Sorry, I was being unclear. I was not actually suggesting it. In the PR linked above we moved away from values-as-parameters and toward the concrete-field approach. After using values-as-parameters for about a year in AstroTime.jl and AstroBase.jl, I had the feeling that I was working “against the grain of the language”. And it seems to me that (pre-)compile times which are becoming a problem for the aforementioned packages have improved but I actually do not have data.

In the end, this is very subjective and @Bernard_GODARD and I were hoping for some objective information about the consequences of each approach.

In terms of API design, it does not matter at all for AstroTime.jl IMHO. An ancient unreleased version used abstract types whereas the previous release (v0.3) used values-as-parameters and the most recent release (v0.4) uses concrete fields but the user-facing API is virtually unchanged.

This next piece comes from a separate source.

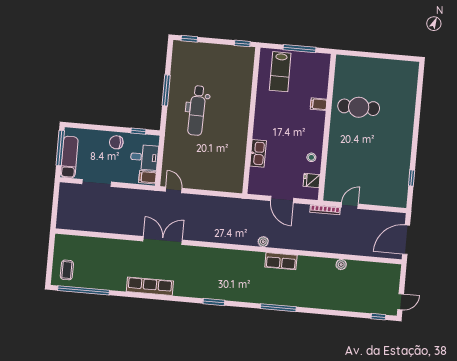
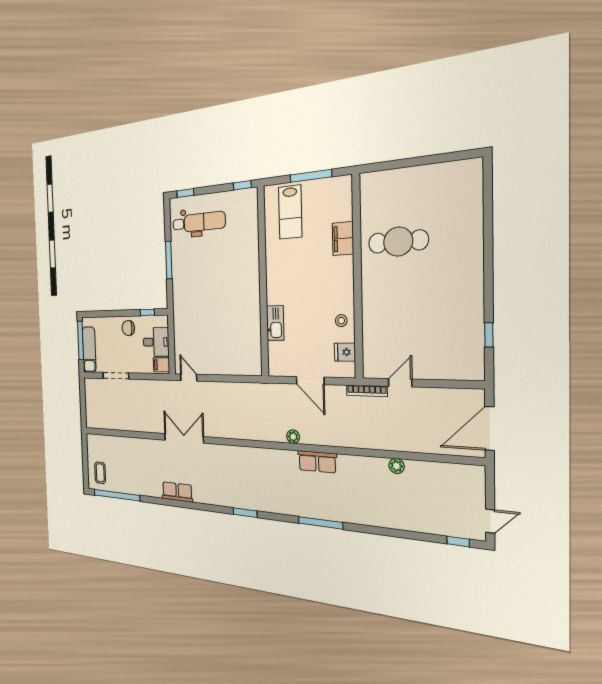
filing cabinet: (319, 104) -> (343, 238), width x2.00
dental chair: (197, 110) -> (199, 222), moved, turned -91
row of seats: (150, 286) -> (177, 492), width x0.68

I’d suggest CEpoch. I discussed this in ConstructionBase.jl documentation that types like this compose well without defining any special methods and ConstructionBase.jl API works even without depending on it. It means that types like this work with packages using ConstructionBase.jl API.

2 Likes

Thank you all for your feedback @DNF, @Tamas_Papp, @tkf. Looking at Distributions.jl as recommended by @DNF I can see that instances of singleton types are being used as in option 2. And according to @tkf documentation in ConstructionBase.jl , it is also recommended that those singleton instances are stored as record in the parameterized struct as in CEpoch. This corresponds to the current AstroTime implementation by @helgee.